### Required action:
Only the lines holding "アウディ太田" are wanted here; copy each from the listing.

### Dataset content:
-*-*-

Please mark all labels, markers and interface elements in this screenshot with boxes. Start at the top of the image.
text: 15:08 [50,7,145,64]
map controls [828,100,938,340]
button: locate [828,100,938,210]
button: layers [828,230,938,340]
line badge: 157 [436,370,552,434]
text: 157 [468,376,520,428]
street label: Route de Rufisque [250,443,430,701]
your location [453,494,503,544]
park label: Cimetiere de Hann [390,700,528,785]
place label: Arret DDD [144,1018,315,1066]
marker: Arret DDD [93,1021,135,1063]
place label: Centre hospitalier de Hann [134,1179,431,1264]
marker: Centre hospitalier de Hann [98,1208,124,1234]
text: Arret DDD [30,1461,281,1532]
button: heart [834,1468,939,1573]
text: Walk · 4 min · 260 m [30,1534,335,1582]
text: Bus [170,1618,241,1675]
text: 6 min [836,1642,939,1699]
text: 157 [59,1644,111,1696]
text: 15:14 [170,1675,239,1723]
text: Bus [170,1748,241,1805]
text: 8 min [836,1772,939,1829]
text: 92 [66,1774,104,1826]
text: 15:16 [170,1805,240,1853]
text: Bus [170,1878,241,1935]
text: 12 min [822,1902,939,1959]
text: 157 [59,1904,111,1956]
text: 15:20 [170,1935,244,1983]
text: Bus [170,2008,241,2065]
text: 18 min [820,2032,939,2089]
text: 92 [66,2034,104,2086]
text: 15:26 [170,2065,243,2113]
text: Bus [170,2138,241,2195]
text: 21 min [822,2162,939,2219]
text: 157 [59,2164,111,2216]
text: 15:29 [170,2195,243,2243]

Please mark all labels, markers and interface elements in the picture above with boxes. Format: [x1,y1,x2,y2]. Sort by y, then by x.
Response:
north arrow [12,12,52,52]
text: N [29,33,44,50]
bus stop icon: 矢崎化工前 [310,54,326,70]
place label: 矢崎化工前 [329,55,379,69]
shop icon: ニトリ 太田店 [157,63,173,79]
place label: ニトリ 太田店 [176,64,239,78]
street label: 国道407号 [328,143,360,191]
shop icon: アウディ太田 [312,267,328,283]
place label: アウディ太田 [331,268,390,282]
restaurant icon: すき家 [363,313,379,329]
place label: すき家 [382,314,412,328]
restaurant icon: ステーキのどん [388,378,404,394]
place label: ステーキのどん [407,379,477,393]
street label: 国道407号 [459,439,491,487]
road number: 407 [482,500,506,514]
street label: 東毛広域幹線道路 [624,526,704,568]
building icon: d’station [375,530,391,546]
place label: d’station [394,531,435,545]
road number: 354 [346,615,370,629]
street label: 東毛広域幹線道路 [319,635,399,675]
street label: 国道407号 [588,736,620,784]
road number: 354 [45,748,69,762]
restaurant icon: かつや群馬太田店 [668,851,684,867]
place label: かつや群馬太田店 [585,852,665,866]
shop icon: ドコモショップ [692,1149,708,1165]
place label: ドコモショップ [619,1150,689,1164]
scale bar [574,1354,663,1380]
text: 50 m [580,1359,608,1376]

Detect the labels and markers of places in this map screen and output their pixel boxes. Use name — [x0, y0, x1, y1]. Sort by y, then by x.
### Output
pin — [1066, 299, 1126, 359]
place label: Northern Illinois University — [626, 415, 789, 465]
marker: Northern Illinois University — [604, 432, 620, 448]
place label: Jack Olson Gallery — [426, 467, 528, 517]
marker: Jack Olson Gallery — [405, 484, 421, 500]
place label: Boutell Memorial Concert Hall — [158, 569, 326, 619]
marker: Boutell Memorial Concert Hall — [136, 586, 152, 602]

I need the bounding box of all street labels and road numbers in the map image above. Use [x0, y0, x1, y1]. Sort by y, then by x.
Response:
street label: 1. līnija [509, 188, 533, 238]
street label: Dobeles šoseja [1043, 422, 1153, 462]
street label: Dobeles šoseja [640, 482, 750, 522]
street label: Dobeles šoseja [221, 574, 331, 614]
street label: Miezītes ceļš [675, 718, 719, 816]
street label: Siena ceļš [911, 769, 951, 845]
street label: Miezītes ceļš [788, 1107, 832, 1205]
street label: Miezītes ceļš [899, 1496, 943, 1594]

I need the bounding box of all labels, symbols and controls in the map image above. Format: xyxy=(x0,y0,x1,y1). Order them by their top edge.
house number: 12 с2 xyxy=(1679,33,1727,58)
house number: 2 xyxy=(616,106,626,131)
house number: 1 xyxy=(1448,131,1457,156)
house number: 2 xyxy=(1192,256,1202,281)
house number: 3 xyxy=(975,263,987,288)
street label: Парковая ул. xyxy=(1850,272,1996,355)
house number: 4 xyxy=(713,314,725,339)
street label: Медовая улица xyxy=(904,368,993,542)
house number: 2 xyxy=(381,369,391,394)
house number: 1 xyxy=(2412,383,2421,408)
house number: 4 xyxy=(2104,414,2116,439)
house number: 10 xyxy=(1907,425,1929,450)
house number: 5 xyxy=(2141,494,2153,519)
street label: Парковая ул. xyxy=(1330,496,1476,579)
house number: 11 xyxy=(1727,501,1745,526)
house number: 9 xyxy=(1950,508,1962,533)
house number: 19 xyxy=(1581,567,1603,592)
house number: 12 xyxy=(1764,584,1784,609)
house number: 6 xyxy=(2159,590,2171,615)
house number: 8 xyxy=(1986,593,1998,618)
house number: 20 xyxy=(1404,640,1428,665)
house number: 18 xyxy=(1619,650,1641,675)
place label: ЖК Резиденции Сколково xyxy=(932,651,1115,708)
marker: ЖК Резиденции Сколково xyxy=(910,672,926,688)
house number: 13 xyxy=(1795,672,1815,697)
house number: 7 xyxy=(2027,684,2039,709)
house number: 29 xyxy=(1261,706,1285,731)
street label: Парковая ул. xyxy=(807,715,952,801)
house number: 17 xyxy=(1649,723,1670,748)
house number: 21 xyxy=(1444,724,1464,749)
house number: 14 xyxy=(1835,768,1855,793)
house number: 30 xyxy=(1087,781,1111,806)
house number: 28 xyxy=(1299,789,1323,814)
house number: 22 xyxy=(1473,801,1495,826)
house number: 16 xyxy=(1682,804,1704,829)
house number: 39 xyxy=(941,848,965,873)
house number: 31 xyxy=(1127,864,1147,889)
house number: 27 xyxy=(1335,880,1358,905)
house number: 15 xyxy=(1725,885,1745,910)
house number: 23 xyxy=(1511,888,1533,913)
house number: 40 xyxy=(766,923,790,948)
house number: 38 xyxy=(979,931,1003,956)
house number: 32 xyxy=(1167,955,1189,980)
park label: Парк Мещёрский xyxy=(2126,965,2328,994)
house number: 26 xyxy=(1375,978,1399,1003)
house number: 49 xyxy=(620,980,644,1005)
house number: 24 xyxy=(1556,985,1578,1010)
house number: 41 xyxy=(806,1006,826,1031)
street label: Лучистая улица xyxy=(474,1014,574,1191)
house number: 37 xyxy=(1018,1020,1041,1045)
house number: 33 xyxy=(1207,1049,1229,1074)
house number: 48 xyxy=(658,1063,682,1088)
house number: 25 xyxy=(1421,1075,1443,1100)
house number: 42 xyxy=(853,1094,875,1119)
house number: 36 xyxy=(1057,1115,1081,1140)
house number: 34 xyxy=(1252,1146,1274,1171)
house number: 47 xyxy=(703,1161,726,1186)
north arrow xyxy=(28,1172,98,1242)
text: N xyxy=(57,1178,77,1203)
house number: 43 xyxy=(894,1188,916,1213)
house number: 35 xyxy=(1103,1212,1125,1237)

-*-*-

### Completed task:
shop icon: アウディ太田 [312,267,328,283]
place label: アウディ太田 [331,268,390,282]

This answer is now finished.